知的財産権の帰属先は受託者でなく“委託者”に

つまり、シグナル・テクノロジーズが展開する事業のグロースは、ダイヤモンド・ソリューションズがその命運を握っていることとなる。すると当然、外部からの資金調達も難しくなってしまう。

では、シグナル・テクノロジーズは契約書の規定をどのようにすれば良かったのか。答えはとてもシンプルで、知的財産権の帰属先を受託者ではなく、委託者にすれば良かったのである。

甲(委託者)及び乙(受託者)は、本業務の遂行過程で行われた創作等によって生じた本件成果物その他の著作物等の知的財産権について、すべて甲(委託者)に帰属するものとする。この場合、乙は、甲に対し、前項に基づき保有することとなった知的財産権について、本契約の目的の範囲内で利用することを許諾するものとする。

システム開発の業務委託契約において、委託者に知的財産権を帰属させることは一般的だ。このような修正を行ったとしても、契約の締結が阻害されることはほとんどないだろう。

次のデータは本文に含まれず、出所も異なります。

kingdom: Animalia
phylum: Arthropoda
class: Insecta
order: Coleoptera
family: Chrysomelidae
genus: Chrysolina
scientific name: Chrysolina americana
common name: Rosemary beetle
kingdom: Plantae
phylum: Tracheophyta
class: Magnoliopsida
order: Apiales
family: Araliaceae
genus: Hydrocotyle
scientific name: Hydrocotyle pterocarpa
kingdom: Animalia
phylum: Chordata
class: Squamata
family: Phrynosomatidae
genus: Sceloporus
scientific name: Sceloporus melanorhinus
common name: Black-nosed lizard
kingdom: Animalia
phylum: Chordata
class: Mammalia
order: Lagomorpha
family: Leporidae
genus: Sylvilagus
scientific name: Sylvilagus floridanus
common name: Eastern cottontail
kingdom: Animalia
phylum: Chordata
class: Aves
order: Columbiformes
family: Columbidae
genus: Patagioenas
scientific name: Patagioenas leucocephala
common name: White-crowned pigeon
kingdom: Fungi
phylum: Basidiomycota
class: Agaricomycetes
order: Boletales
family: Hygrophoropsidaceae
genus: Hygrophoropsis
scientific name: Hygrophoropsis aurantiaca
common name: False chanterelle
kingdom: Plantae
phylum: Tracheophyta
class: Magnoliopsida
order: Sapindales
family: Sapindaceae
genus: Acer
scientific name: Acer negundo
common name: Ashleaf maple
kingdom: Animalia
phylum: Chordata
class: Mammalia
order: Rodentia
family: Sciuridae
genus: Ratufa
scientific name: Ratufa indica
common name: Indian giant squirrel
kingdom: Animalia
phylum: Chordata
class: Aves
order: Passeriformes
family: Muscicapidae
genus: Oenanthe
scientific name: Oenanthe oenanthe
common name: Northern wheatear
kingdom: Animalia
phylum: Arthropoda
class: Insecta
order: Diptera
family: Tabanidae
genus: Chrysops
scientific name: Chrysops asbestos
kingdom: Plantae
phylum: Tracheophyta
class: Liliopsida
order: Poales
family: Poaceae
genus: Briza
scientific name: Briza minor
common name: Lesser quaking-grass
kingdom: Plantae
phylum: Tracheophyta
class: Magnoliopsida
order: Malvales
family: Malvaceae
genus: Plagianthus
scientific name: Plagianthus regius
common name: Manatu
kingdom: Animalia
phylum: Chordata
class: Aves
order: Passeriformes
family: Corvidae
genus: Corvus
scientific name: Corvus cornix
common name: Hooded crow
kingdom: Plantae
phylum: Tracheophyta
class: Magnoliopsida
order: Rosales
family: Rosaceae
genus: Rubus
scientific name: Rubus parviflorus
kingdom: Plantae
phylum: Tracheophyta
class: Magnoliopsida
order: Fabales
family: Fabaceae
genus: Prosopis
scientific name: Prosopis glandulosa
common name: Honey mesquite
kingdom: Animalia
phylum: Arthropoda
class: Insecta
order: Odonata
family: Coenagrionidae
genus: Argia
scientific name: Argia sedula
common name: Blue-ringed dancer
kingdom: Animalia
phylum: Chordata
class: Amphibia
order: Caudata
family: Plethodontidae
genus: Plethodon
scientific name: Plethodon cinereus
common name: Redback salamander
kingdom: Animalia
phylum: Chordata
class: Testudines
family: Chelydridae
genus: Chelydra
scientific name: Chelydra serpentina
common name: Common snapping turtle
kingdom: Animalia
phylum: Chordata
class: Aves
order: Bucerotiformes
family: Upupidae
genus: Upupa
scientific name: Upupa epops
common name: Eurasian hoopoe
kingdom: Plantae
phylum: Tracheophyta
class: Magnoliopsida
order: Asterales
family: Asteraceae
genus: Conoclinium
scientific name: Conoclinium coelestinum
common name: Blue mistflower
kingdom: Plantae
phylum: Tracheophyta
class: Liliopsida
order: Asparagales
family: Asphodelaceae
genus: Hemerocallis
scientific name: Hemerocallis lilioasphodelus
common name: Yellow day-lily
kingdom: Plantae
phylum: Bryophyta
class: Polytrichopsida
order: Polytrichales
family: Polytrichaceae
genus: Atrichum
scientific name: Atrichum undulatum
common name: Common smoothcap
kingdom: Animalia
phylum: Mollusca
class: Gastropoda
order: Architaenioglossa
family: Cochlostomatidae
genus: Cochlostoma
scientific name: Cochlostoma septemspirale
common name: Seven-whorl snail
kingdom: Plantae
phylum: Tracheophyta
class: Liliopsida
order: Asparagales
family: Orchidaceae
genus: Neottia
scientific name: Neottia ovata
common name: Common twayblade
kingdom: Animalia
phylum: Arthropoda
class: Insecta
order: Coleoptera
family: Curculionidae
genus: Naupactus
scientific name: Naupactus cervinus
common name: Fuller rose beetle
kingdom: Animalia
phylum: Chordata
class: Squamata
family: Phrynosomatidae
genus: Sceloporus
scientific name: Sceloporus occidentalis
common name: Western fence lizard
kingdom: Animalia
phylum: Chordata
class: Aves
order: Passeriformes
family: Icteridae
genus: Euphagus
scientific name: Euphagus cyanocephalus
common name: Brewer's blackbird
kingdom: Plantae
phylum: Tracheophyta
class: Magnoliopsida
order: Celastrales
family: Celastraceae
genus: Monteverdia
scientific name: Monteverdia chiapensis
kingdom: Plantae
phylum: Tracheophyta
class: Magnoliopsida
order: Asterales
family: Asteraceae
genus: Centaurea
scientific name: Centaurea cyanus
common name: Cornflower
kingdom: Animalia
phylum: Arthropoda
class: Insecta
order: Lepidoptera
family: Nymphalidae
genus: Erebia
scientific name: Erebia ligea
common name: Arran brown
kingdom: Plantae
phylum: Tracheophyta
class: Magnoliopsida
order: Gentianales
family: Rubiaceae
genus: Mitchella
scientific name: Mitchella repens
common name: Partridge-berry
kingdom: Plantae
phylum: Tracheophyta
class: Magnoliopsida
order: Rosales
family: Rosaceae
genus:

不利な契約を交わした場合、知的財産権の譲渡について金銭を要求されるリスクも

外部からの資金調達が難しくなってしまった、シグナル・テクノロジーズ。もし知的財産権がシステム開発の委託先に帰属する契約書を交わしてしまっていた場合、どのような解決策が考えられるのか。

一番シンプルな手段は、ダイヤモンド・ソリューションズから当該システムに関する知的財産権を譲渡してもらうことだ。ただし、「もともとの業務委託報酬にはシステムに関する知的財産権の価格は含まれていなかった」として、知的財産権の譲渡について金銭を要求されるリスクがあることを予め認識しておくべきである。

それ以外に、システムを1から作り直すという方法もあるが、期間や費用面を考えると実際には現実的ではないだろう。

自社サービスに関する知的財産権の帰属の問題は、企業の存続に直結する問題だ。そのため、システム開発の契約書を締結する際には、必ずその内容を確認するよう、心がけていただきたい。